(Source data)

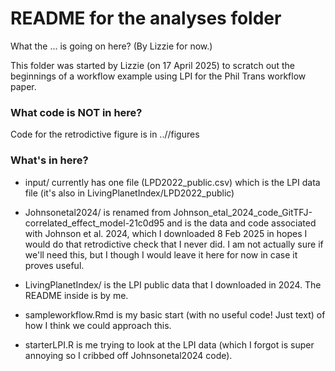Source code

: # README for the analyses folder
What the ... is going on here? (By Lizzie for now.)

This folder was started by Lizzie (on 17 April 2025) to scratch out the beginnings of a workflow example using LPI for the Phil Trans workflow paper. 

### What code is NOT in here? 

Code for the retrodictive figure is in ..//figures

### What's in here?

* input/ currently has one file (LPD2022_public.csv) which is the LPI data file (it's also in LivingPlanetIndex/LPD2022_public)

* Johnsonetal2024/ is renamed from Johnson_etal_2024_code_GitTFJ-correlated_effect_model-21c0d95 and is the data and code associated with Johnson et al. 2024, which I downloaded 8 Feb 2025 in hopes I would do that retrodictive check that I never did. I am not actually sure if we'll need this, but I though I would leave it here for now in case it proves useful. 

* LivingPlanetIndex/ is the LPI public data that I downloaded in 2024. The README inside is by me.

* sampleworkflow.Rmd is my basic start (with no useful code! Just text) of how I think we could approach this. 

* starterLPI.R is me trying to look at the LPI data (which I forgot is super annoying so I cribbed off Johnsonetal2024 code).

## TASK GOAL:
Return the data word for word without its pictures.

## YOUR RESPONSE:
Source code

: # README for the analyses folder
What the ... is going on here? (By Lizzie for now.)

This folder was started by Lizzie (on 17 April 2025) to scratch out the beginnings of a workflow example using LPI for the Phil Trans workflow paper. 

### What code is NOT in here? 

Code for the retrodictive figure is in ..//figures

### What's in here?

* input/ currently has one file (LPD2022_public.csv) which is the LPI data file (it's also in LivingPlanetIndex/LPD2022_public)

* Johnsonetal2024/ is renamed from Johnson_etal_2024_code_GitTFJ-correlated_effect_model-21c0d95 and is the data and code associated with Johnson et al. 2024, which I downloaded 8 Feb 2025 in hopes I would do that retrodictive check that I never did. I am not actually sure if we'll need this, but I though I would leave it here for now in case it proves useful. 

* LivingPlanetIndex/ is the LPI public data that I downloaded in 2024. The README inside is by me.

* sampleworkflow.Rmd is my basic start (with no useful code! Just text) of how I think we could approach this. 

* starterLPI.R is me trying to look at the LPI data (which I forgot is super annoying so I cribbed off Johnsonetal2024 code).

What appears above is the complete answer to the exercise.